Тот было запротестовал, заговорил о коктейлях, но тут вспомнил о тайной любви Жюльена, рассыпался в извинениях и удалился с деланной поспешностью, гораздо более неловкой, чем попытка совместно провести время по-мужски. После его ухода Жюльен налег на дверь и запер ее на задвижку. Из ванной не раздавалось ни звука. Кларисса в своем убежище даже не закурила, и Жюльен, какое-то время нерешительно постояв на пороге, перед этой загадочной темнотой, в которой белело тело Клариссы, направился прямо к ней, выставив вперед руки жестом самозащиты и мольбы одновременно.
Симон Бежар, до глубины души растрогавшийся, глядя на влюбленных, вернулся к себе в каюту в весьма сентиментальном настроении и обнаружил там Ольгу, лежавшую на постели с глазами, устремленными в потолок, в одной из своих излюбленных поз: одна рука, несколько крупноватая, правда, и к тому же красноватая, прижата к сердцу, другая спущена с постели на уровень коврика. Охваченный порывом, Симон пересек каюту, наклонился, взял одиноко свисающую руку и поцеловал ее с ловкостью пажа, подумал он, поднимаясь с раскрасневшимся от усилия лицом.
– Дело могло кончиться тем, что у тебя бы треснули по шву твои бермуды, – холодно проговорила Ольга, – я же тебе делала знаки.
– Но ведь ты уже заставила меня купить две дюжины, – с горечью произнес Симон.
И он, в свою очередь, тоже улегся, положив руки под голову и приняв решение хранить молчание. Однако по истечении трех минут он сломался, будучи не в состоянии копить злобу, как он был не в состоянии сдерживать давнее и острое желание поделиться с этой юной особой своими планами, которые ее явно не интересовали, с юной особой, которую он мог называть своей в любой компании, не шутя и не превращаясь в посмешище для других.
– Знаешь, я задумался о твоей роли, – проговорил он, справедливо полагая, что уж на это она отреагирует не только бурчанием в животе и подавленными вздохами.
– Ах да, – и впрямь произнесла она заинтересованно, а рука, которая только что безжизненно свисала на коврик, оказалась у нее под подбородком, в глазах же, устремленных на него, появилось выражение жадного любопытства, которое, как он отлично понимал, появлялось у нее только тогда, когда над его головой начинал светиться нимб лауреата Каннского фестиваля.
Ему внезапно захотелось сказать: «Беру все свои предложения назад», или: «Так дело не пойдет», сказать что-либо, отчего прольются потоки слез из глаз этой бессердечной девушки, которая неспособна говорить бессвязные речи наподобие Клариссы Летюийе, хотя та была постарше, девушки, которая не краснеет, не делает промахов, не прогуливается с мужчинами, которой неизвестно, что такое влюбленный взгляд, предназначенный другому, девушки, у которой нет ни страхов, ни желаний, за исключением страха перед ошибкой и желания сделать карьеру.

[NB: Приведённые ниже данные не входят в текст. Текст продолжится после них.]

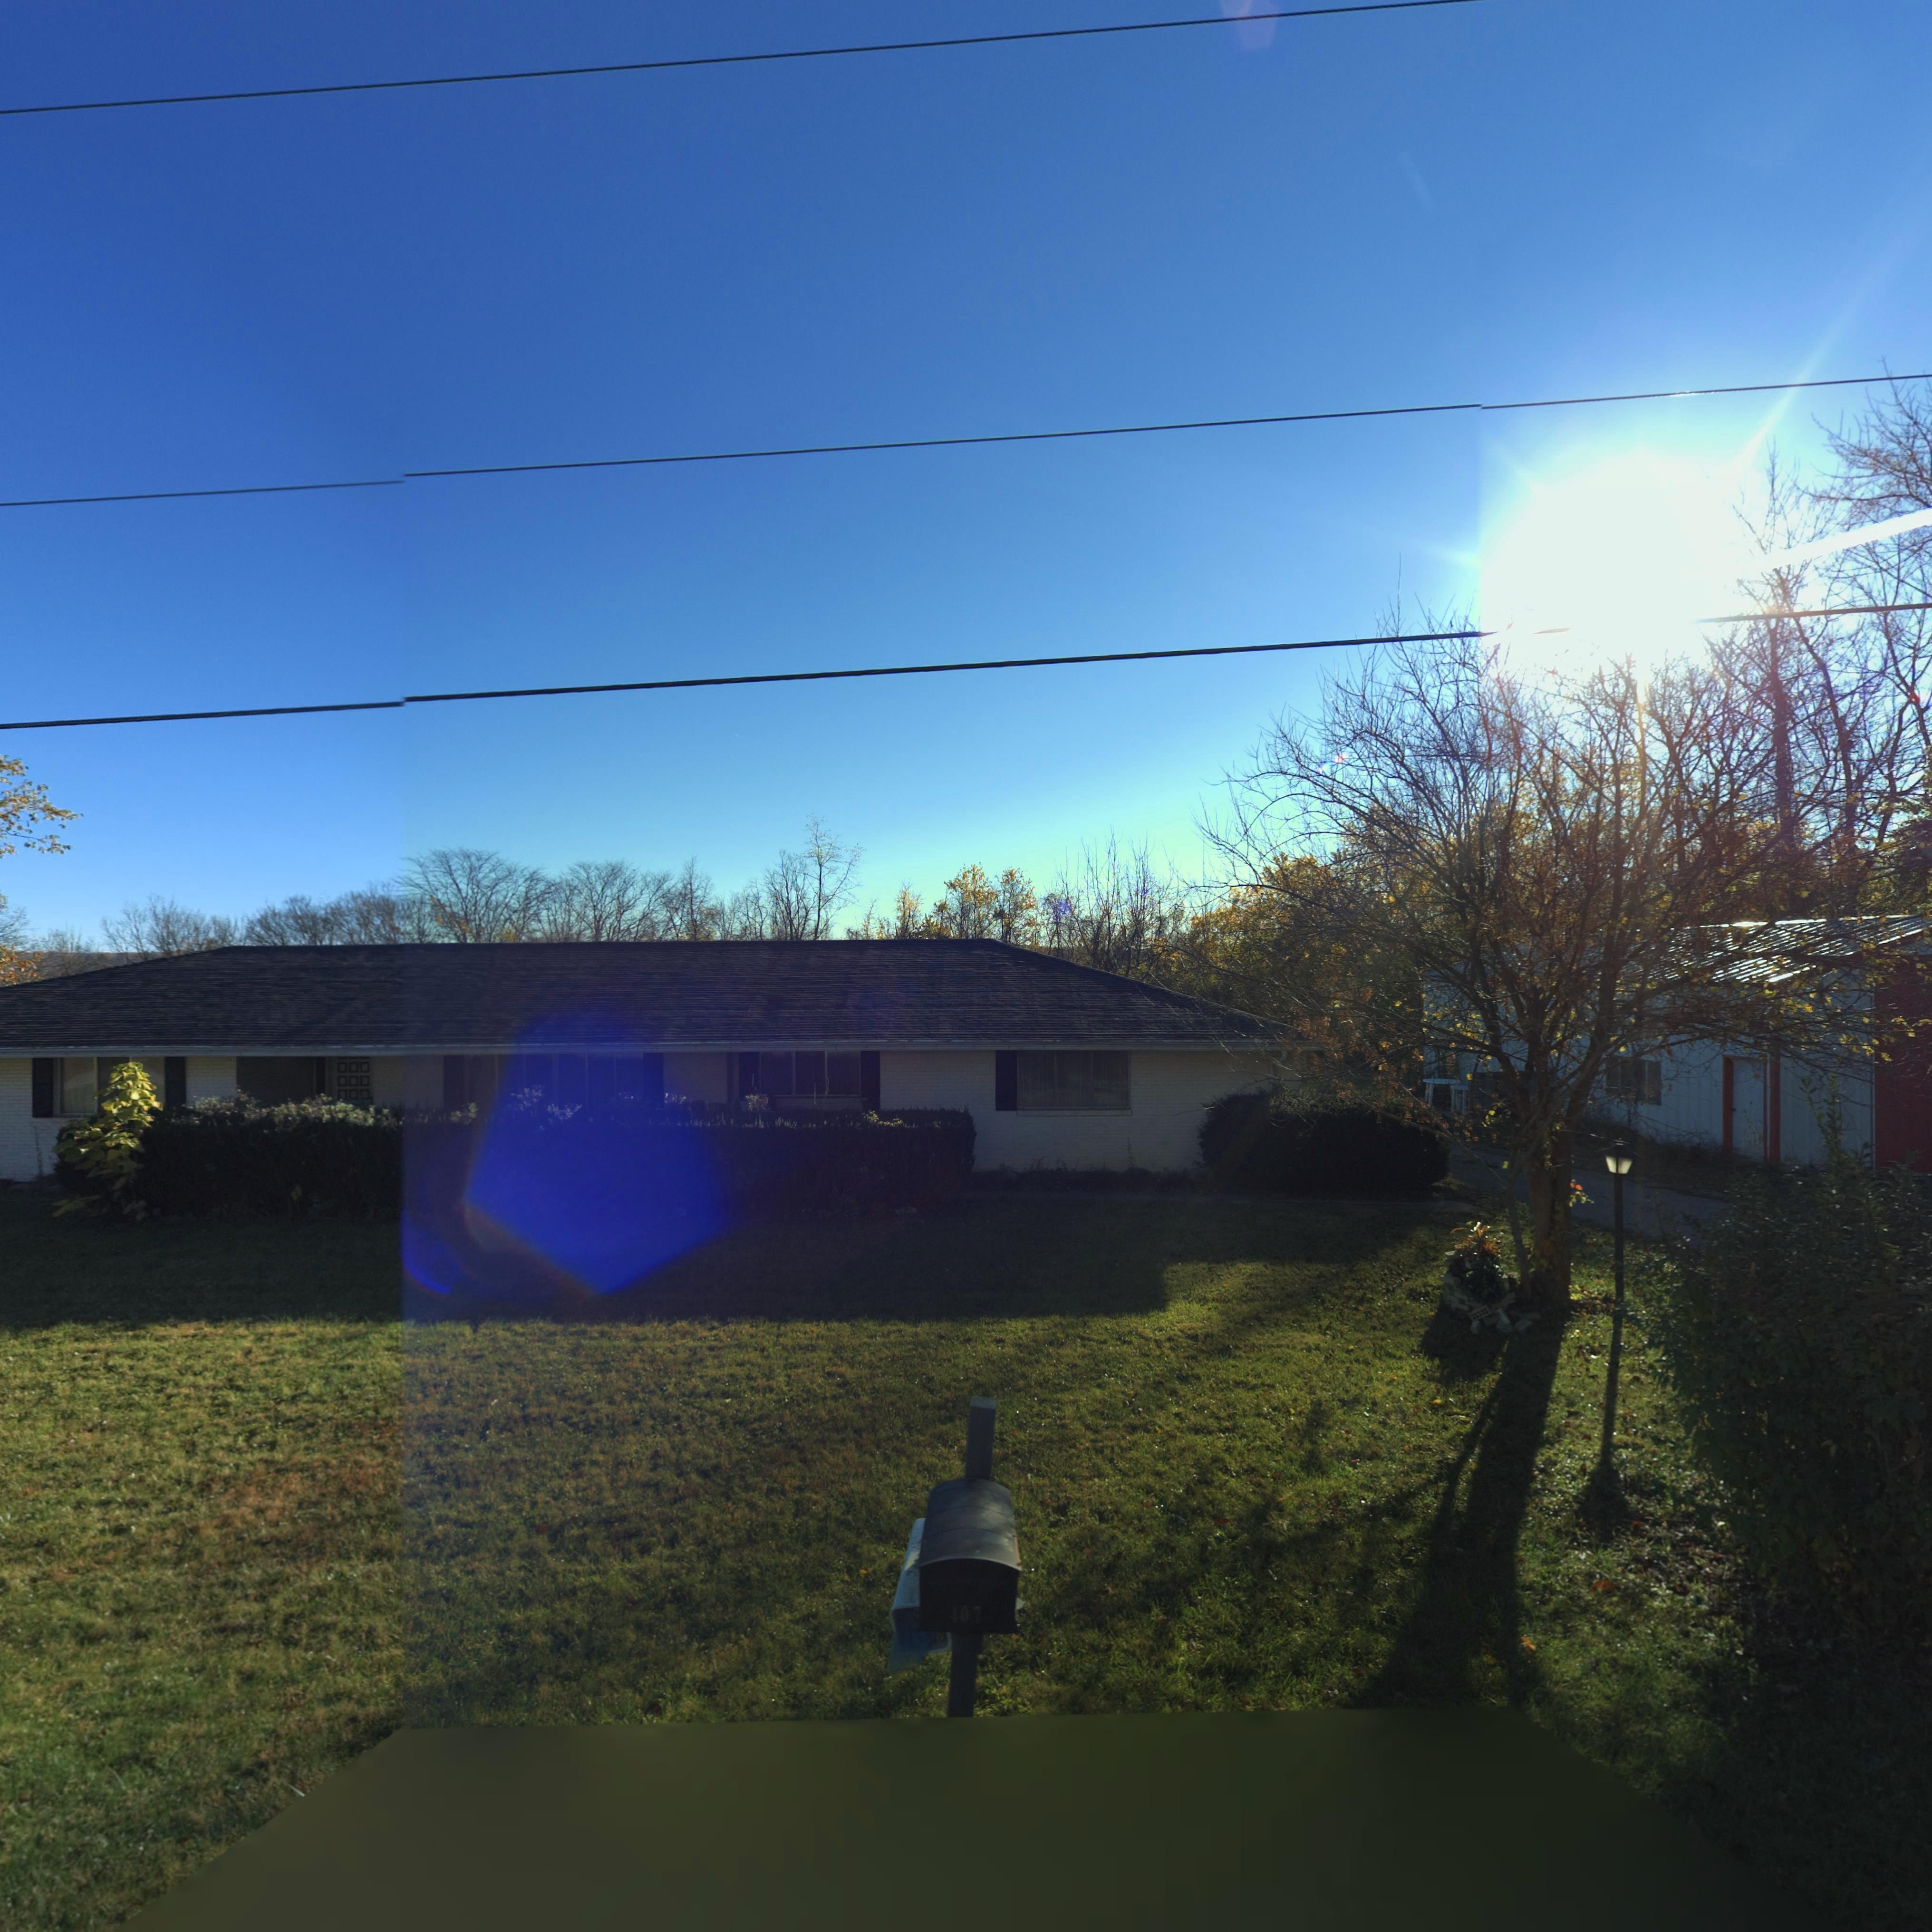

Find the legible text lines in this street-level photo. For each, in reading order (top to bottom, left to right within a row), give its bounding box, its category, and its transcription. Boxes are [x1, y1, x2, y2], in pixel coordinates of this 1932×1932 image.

[943, 1604, 984, 1626] StreetNumber: 407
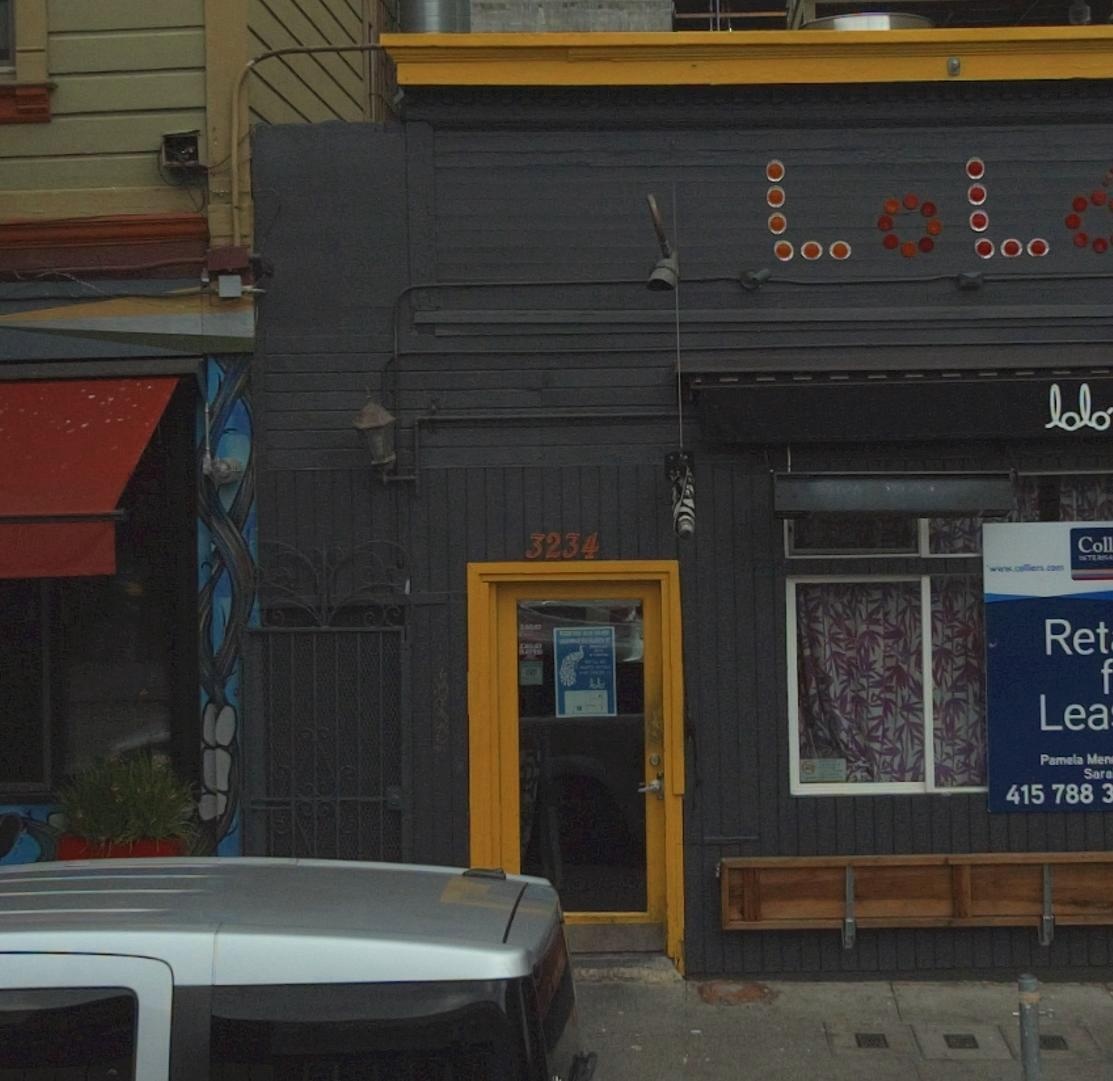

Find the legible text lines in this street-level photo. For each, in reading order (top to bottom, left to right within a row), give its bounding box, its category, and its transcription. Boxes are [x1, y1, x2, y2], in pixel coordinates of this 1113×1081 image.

[763, 154, 1055, 264] None: LoL
[1043, 380, 1112, 431] None: lolo
[523, 530, 602, 560] StreetNumber: 3234
[1076, 532, 1113, 554] None: Coll
[1041, 616, 1113, 659] None: Ret
[1098, 657, 1113, 696] None: f
[1037, 691, 1111, 734] None: Lea
[1038, 752, 1112, 767] None: Pamela Men
[1081, 768, 1113, 781] None: Sara
[1003, 782, 1113, 808] None: 415 788 3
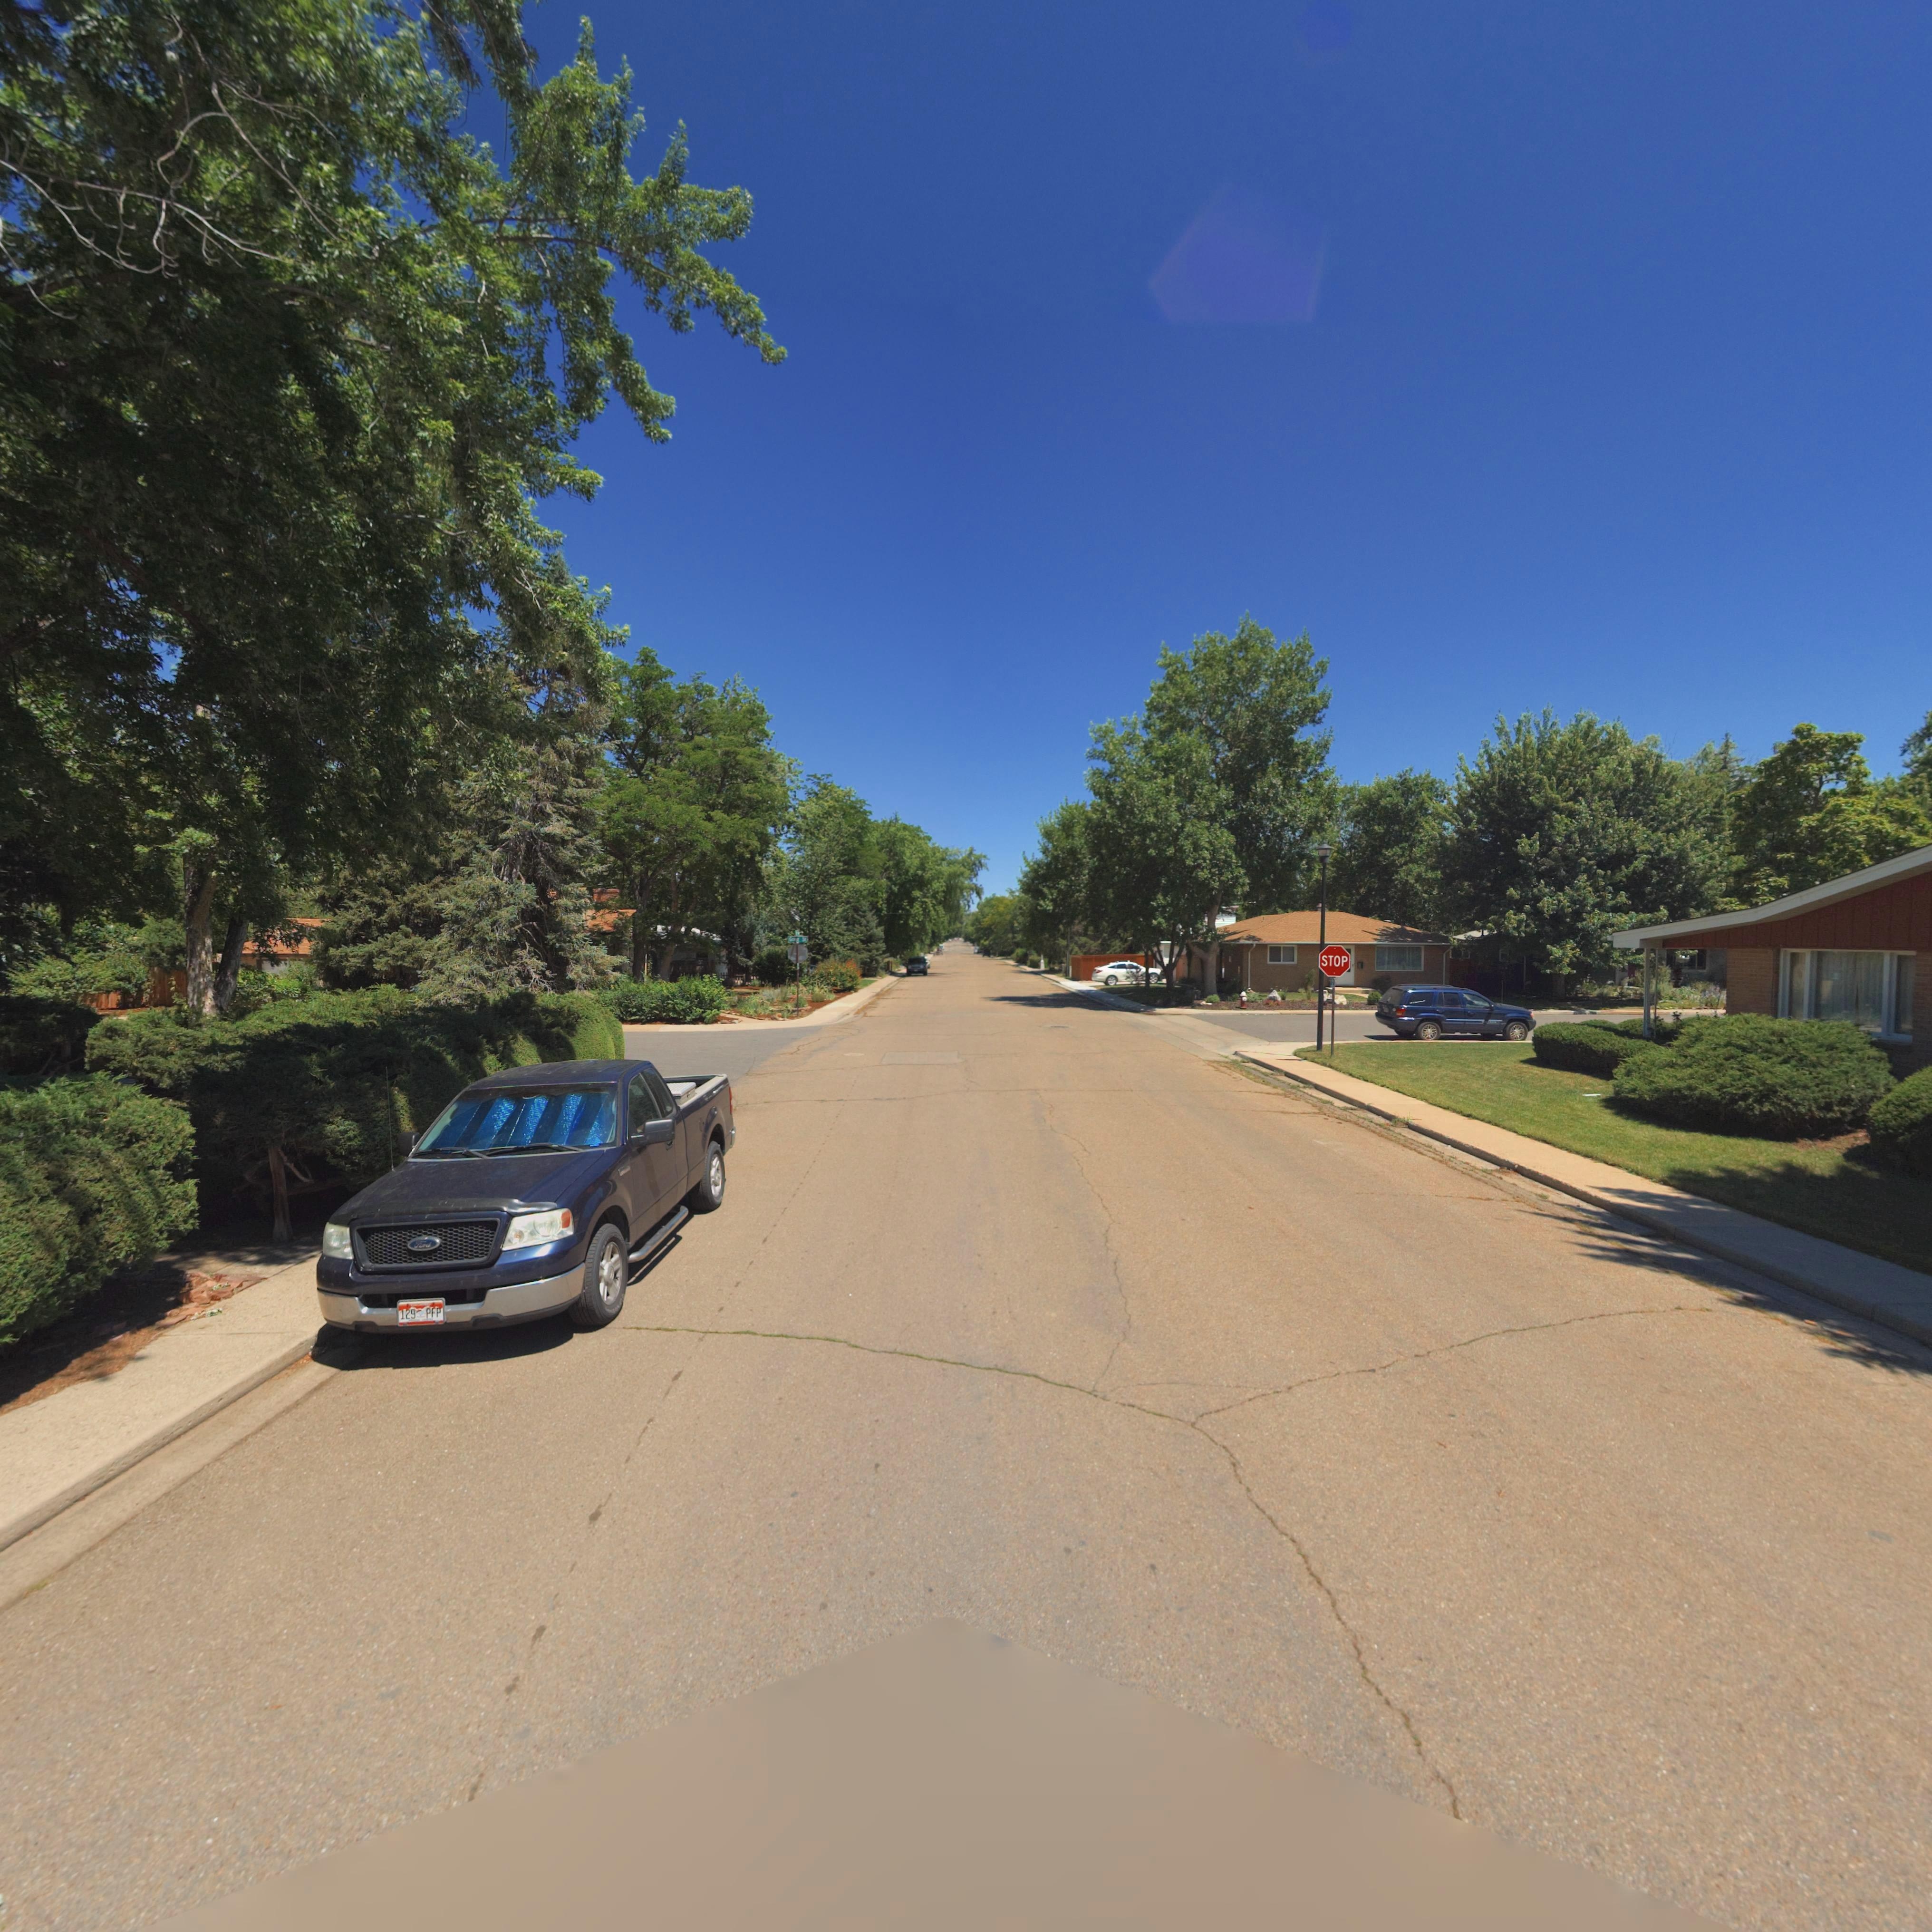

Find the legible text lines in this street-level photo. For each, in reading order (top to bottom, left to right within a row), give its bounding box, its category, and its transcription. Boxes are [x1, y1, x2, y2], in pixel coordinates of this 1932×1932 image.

[789, 937, 806, 942] StreetName: Grant St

Карьеру жаворонка, безмозглой птицы, карьеру рефлексов, притворства и жеманных поз, из которых наименее естественная в финале оказывается наилучшей. Карьеру, за которую она будет цепляться, не зная почему; и она будет творить собственные легенды, собственные максимы, под сенью которых она будет питаться, обогащаться, впадать в отчаяние и стареть от отчаяния и, возможно, одиночества, а также от пьянок, с течением времени становящихся все более и более редкими, зная при этом, что она известна многочисленным неизвестным; и именно из среды этих многочисленных и абстрактных неизвестных она будет заимствовать, как и большинство людей ее профессии, свои симпатии и антипатии, свои приверженности и излишества, бытующие среди этой публики, являющейся на деле чудовищем – нездоровым, духовно ущербным и кровожадным. Публика становится для нее и для других людей ее профессии божеством, божеством варварским, которому они поклоняются по образу и подобию самых примитивных африканских дикарей, божеством, чьи капризы она будет почитать, чьих отверженных она будет ненавидеть и к тому же станет презирать отдельных личностей, когда те будут выпрашивать у нее автографы, одновременно заявляя, что обожает публику, естественно, когда та обретается в темноте, невидимая и всемогущая, способная принимать решение, кому аплодировать.